Il m’avait demandé si j’étais mexicaine et ses yeux brillaient ; leur éclat m’avait démontré à quel point je baignais dans la solitude totale : seule depuis des années et ce jour-là je me promenais en étrangère dans un pays étranger, le plus fantastique du globe !
C’était une invitation à l’aventure ; allais-je tendre les mains à ce doux étranger qui m’aborda, à cet apollon à la voix vibrante et dont la tonalité m’avait poursuivie telle mon ombre. Evénement grandiose : un jeune homme m’avait remarqué  mais cela ne m’avait plus fasciné depuis que je pris conscience que tout ce qui brillait n’était pas saphir.
Je lui répondis d’un air amical en adoptant le ton de quelqu’un qui ne cherchait pas l’aventure. Il n’insista pas. En revanche, il me souffla des mots qui prirent la silhouette d’un cœur qui se balançait sur un bateau. Et je pris la direction du port pour m’engouffrer dans le premier navire en partance pour les îles.
Je ne rêvai point pendant qu’il naviguait. J’avais toute ma présence d’esprit pour vivre l’instant présent. Un autre homme à mes côtés m’offrit du chocolat que je pris avec mon verre de café. Celui-ci était accompagné.
Je ne croyais pas ce que je vivais jusqu’à ce qu’il fasse partie intégrante de mon existence.

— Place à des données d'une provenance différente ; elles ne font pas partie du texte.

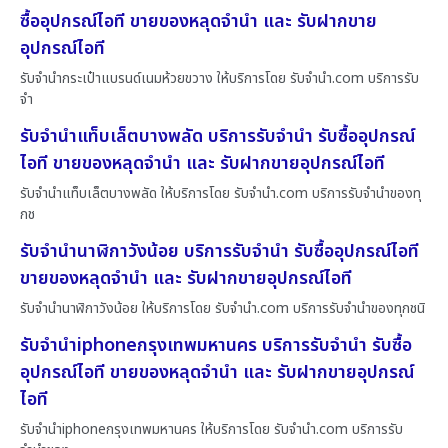
ซื้ออุปกรณ์ไอที ขายของหลุดจำนำ และ รับฝากขาย
อุปกรณ์ไอที
รับจำนำกระเป๋าแบรนด์เนมห้วยขวาง ให้บริการโดย รับจํานํา.com บริการรับ
จำ
รับจำนำแท็บเล็ตบางพลัด บริการรับจำนำ รับซื้ออุปกรณ์
ไอที ขายของหลุดจำนำ และ รับฝากขายอุปกรณ์ไอที
รับจำนำแท็บเล็ตบางพลัด ให้บริการโดย รับจํานํา.com บริการรับจำนำของทุ
กช
รับจำนำนาฬิกาวังน้อย บริการรับจำนำ รับซื้ออุปกรณ์ไอที
ขายของหลุดจำนำ และ รับฝากขายอุปกรณ์ไอที
รับจำนำนาฬิกาวังน้อย ให้บริการโดย รับจํานํา.com บริการรับจำนำของทุกชนิ
รับจำนำiphoneกรุงเทพมหานคร บริการรับจำนำ รับซื้อ
อุปกรณ์ไอที ขายของหลุดจำนำ และ รับฝากขายอุปกรณ์
ไอที
รับจำนำiphoneกรุงเทพมหานคร ให้บริการโดย รับจํานํา.com บริการรับ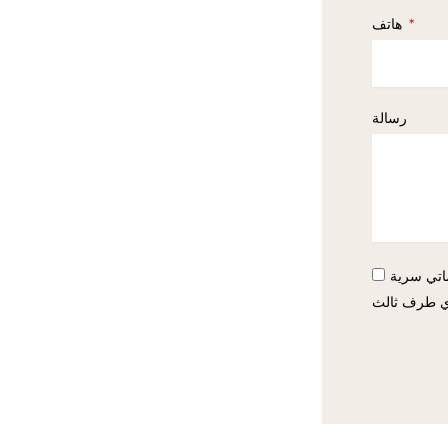
هاتف
رسالة
اتي سرية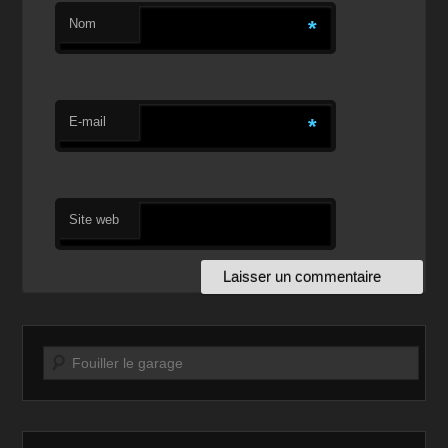
Nom
*
E-mail
*
Site web
Recherche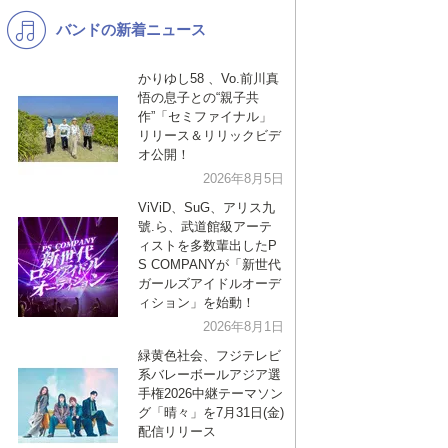
バンドの新着ニュース
K-POP
洋楽
バンド
演歌・歌謡
かりゆし58 、Vo.前川真
悟の息子との“親子共
VTuber
ジャニーズ
作”「セミファイナル」
リリース＆リリックビデ
オ公開！
2026年8月5日
ViViD、SuG、アリス九
號.ら、武道館級アーテ
ィストを多数輩出したP
S COMPANYが「新世代
ガールズアイドルオーデ
ィション」を始動！
2026年8月1日
緑黄色社会、フジテレビ
系バレーボールアジア選
手権2026中継テーマソン
グ「晴々」を7月31日(金)
配信リリース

Avais jamais espéré de tels moments de quiétude dans mon passé ? peut-être jamais car je prenais le bonheur pour quelque curiosité qu’il fallait apprivoiser à coup de coups reçus sur l’épiderme de mon âme.
Je réalisais que je jouissais d’une longévité propre aux titans dont la force contrecarrait les imprévus.
Je descendais sur le quai et décidai de passer la nuit dans cet havre de paix, encore seule ! Mais qu’était-ce être accompagnée ? avoir un homme dans ce lit qui n’ait qu’un seul désir : voir le jour se lever entre vos cuisses, vous bouder si vous refusez une nième étreinte, vous culpabiliser s’il ne parvient pas à bander, vous accuser de le mal aimer si vous ne réussissez pas à lui traduire votre concept de la passion, vous transmettre une image biscornue de vous-même, vous amener à l’acception de ce qui va à l’encontre de vos valeurs...C’est tout cela et beaucoup d’autres choses le fait d’être avec quelqu’un sur des draps blancs, sous un plafond bleu.
Je refusai cet état modifié de ma conscience. Conséquence, je me retrouvais seule sur une île dans un pays étranger, avec une oreillette branchée à l’oreille qui me chantait le refrain d’un bel étranger dans la plus magnifique contrée du monde.